··· RECORDS PROVIDED ···

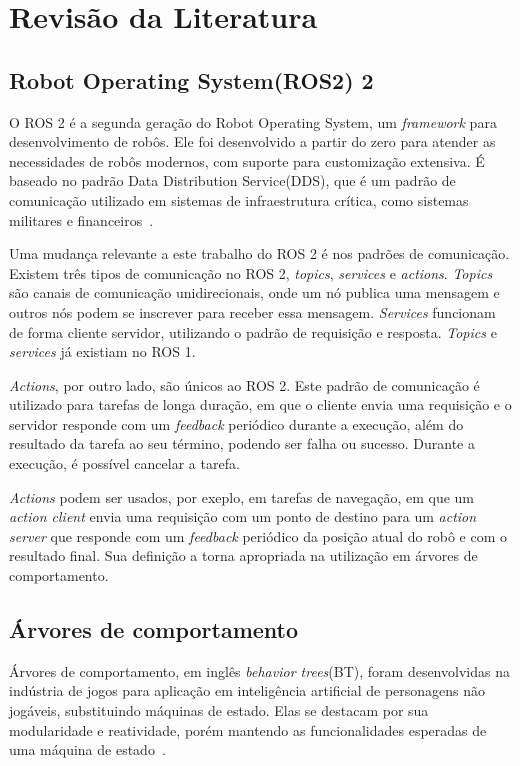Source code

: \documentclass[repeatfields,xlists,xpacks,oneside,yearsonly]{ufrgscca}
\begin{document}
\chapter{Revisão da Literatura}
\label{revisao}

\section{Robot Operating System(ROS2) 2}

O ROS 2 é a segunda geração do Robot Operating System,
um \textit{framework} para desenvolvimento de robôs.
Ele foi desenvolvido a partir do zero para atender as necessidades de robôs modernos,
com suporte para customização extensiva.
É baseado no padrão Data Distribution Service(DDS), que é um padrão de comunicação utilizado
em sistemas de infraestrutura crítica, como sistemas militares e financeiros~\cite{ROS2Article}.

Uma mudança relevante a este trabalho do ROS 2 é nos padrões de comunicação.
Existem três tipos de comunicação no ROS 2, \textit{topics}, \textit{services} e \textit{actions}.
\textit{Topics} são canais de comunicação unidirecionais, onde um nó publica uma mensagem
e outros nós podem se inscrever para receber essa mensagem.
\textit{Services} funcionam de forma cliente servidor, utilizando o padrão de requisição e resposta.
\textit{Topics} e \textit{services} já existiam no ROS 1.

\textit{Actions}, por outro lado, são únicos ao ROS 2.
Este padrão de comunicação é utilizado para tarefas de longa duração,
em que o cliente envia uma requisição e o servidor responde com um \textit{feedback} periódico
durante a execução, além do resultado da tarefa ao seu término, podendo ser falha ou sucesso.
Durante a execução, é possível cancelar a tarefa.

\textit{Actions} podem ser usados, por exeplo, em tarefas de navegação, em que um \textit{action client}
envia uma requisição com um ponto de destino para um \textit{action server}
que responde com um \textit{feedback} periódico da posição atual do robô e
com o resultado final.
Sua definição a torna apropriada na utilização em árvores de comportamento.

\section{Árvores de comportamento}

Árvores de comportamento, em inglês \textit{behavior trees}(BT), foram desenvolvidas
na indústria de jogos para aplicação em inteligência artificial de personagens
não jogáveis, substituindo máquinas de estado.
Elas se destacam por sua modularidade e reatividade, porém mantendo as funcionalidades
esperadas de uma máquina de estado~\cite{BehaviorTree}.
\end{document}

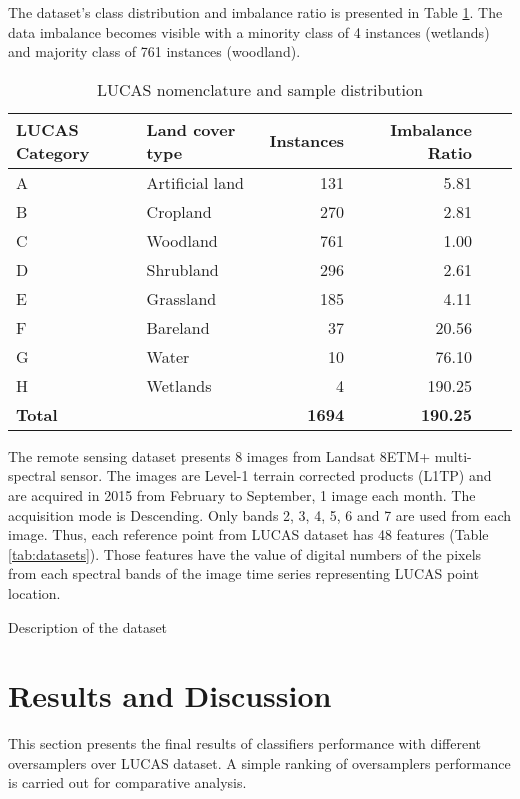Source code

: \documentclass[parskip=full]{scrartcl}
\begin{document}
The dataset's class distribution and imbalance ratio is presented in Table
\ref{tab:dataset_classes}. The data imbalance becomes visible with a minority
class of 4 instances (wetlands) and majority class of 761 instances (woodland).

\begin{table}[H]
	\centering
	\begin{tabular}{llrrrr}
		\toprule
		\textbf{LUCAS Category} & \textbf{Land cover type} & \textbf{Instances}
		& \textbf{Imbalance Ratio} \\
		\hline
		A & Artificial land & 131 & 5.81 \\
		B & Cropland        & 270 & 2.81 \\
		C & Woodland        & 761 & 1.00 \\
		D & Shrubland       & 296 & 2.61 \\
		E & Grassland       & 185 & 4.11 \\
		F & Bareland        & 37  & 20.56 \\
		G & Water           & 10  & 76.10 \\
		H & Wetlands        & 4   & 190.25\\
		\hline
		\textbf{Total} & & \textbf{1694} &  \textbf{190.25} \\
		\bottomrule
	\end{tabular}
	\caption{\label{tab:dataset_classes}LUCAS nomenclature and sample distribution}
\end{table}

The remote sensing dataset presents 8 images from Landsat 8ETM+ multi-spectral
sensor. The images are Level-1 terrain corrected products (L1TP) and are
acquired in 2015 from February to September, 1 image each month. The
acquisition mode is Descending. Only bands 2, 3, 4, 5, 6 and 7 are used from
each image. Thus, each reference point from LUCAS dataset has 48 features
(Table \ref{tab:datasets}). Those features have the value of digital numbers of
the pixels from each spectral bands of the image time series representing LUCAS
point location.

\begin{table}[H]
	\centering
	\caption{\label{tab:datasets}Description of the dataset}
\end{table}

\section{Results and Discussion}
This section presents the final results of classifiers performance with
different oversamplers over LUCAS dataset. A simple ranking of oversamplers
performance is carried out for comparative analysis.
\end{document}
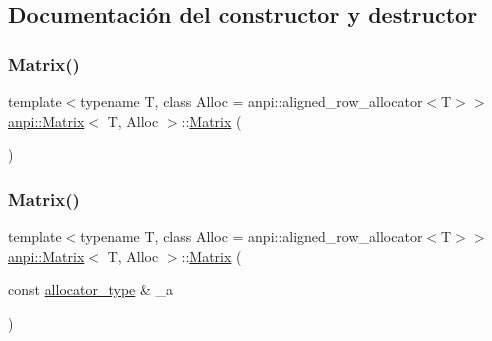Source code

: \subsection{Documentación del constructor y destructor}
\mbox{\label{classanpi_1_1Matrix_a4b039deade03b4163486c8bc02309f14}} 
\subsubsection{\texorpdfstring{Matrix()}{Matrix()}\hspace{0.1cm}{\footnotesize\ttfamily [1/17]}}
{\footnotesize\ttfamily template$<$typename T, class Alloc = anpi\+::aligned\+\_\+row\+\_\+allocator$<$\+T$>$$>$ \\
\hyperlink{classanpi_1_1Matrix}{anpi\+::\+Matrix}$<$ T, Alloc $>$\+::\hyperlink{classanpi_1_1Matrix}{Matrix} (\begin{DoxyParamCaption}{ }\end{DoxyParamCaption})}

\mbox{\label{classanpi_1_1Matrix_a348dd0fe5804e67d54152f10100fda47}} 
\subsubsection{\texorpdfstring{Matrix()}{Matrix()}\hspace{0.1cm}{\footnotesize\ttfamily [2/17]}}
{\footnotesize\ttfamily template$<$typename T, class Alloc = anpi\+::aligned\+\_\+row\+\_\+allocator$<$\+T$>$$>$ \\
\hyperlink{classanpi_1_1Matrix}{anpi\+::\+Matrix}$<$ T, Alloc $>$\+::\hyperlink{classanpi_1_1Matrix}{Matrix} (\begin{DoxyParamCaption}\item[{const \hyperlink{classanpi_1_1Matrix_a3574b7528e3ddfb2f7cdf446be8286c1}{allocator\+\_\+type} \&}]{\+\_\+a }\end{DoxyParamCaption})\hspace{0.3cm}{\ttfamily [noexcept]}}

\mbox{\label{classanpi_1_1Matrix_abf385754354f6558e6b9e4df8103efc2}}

···

§ EXERCISE PROMPT:
Output all of the data exactly. Skip the pictures.

§ WRITTEN REPLY:
Source code

: \documentclass[repeatfields,xlists,xpacks,oneside,yearsonly]{ufrgscca}
\begin{document}
\chapter{Revisão da Literatura}
\label{revisao}

\section{Robot Operating System(ROS2) 2}

O ROS 2 é a segunda geração do Robot Operating System,
um \textit{framework} para desenvolvimento de robôs.
Ele foi desenvolvido a partir do zero para atender as necessidades de robôs modernos,
com suporte para customização extensiva.
É baseado no padrão Data Distribution Service(DDS), que é um padrão de comunicação utilizado
em sistemas de infraestrutura crítica, como sistemas militares e financeiros~\cite{ROS2Article}.

Uma mudança relevante a este trabalho do ROS 2 é nos padrões de comunicação.
Existem três tipos de comunicação no ROS 2, \textit{topics}, \textit{services} e \textit{actions}.
\textit{Topics} são canais de comunicação unidirecionais, onde um nó publica uma mensagem
e outros nós podem se inscrever para receber essa mensagem.
\textit{Services} funcionam de forma cliente servidor, utilizando o padrão de requisição e resposta.
\textit{Topics} e \textit{services} já existiam no ROS 1.

\textit{Actions}, por outro lado, são únicos ao ROS 2.
Este padrão de comunicação é utilizado para tarefas de longa duração,
em que o cliente envia uma requisição e o servidor responde com um \textit{feedback} periódico
durante a execução, além do resultado da tarefa ao seu término, podendo ser falha ou sucesso.
Durante a execução, é possível cancelar a tarefa.

\textit{Actions} podem ser usados, por exeplo, em tarefas de navegação, em que um \textit{action client}
envia uma requisição com um ponto de destino para um \textit{action server}
que responde com um \textit{feedback} periódico da posição atual do robô e
com o resultado final.
Sua definição a torna apropriada na utilização em árvores de comportamento.

\section{Árvores de comportamento}

Árvores de comportamento, em inglês \textit{behavior trees}(BT), foram desenvolvidas
na indústria de jogos para aplicação em inteligência artificial de personagens
não jogáveis, substituindo máquinas de estado.
Elas se destacam por sua modularidade e reatividade, porém mantendo as funcionalidades
esperadas de uma máquina de estado~\cite{BehaviorTree}.
\end{document}

Source code

: \documentclass[parskip=full]{scrartcl}
\begin{document}
The dataset's class distribution and imbalance ratio is presented in Table
\ref{tab:dataset_classes}. The data imbalance becomes visible with a minority
class of 4 instances (wetlands) and majority class of 761 instances (woodland).

\begin{table}[H]
	\centering
	\begin{tabular}{llrrrr}
		\toprule
		\textbf{LUCAS Category} & \textbf{Land cover type} & \textbf{Instances}
		& \textbf{Imbalance Ratio} \\
		\hline
		A & Artificial land & 131 & 5.81 \\
		B & Cropland        & 270 & 2.81 \\
		C & Woodland        & 761 & 1.00 \\
		D & Shrubland       & 296 & 2.61 \\
		E & Grassland       & 185 & 4.11 \\
		F & Bareland        & 37  & 20.56 \\
		G & Water           & 10  & 76.10 \\
		H & Wetlands        & 4   & 190.25\\
		\hline
		\textbf{Total} & & \textbf{1694} &  \textbf{190.25} \\
		\bottomrule
	\end{tabular}
	\caption{\label{tab:dataset_classes}LUCAS nomenclature and sample distribution}
\end{table}

The remote sensing dataset presents 8 images from Landsat 8ETM+ multi-spectral
sensor. The images are Level-1 terrain corrected products (L1TP) and are
acquired in 2015 from February to September, 1 image each month. The
acquisition mode is Descending. Only bands 2, 3, 4, 5, 6 and 7 are used from
each image. Thus, each reference point from LUCAS dataset has 48 features
(Table \ref{tab:datasets}). Those features have the value of digital numbers of
the pixels from each spectral bands of the image time series representing LUCAS
point location.

\begin{table}[H]
	\centering
	\caption{\label{tab:datasets}Description of the dataset}
\end{table}

\section{Results and Discussion}
This section presents the final results of classifiers performance with
different oversamplers over LUCAS dataset. A simple ranking of oversamplers
performance is carried out for comparative analysis.
\end{document}
Source code

: \subsection{Documentación del constructor y destructor}
\mbox{\label{classanpi_1_1Matrix_a4b039deade03b4163486c8bc02309f14}} 
\subsubsection{\texorpdfstring{Matrix()}{Matrix()}\hspace{0.1cm}{\footnotesize\ttfamily [1/17]}}
{\footnotesize\ttfamily template$<$typename T, class Alloc = anpi\+::aligned\+\_\+row\+\_\+allocator$<$\+T$>$$>$ \\
\hyperlink{classanpi_1_1Matrix}{anpi\+::\+Matrix}$<$ T, Alloc $>$\+::\hyperlink{classanpi_1_1Matrix}{Matrix} (\begin{DoxyParamCaption}{ }\end{DoxyParamCaption})}

\mbox{\label{classanpi_1_1Matrix_a348dd0fe5804e67d54152f10100fda47}} 
\subsubsection{\texorpdfstring{Matrix()}{Matrix()}\hspace{0.1cm}{\footnotesize\ttfamily [2/17]}}
{\footnotesize\ttfamily template$<$typename T, class Alloc = anpi\+::aligned\+\_\+row\+\_\+allocator$<$\+T$>$$>$ \\
\hyperlink{classanpi_1_1Matrix}{anpi\+::\+Matrix}$<$ T, Alloc $>$\+::\hyperlink{classanpi_1_1Matrix}{Matrix} (\begin{DoxyParamCaption}\item[{const \hyperlink{classanpi_1_1Matrix_a3574b7528e3ddfb2f7cdf446be8286c1}{allocator\+\_\+type} \&}]{\+\_\+a }\end{DoxyParamCaption})\hspace{0.3cm}{\ttfamily [noexcept]}}

\mbox{\label{classanpi_1_1Matrix_abf385754354f6558e6b9e4df8103efc2}}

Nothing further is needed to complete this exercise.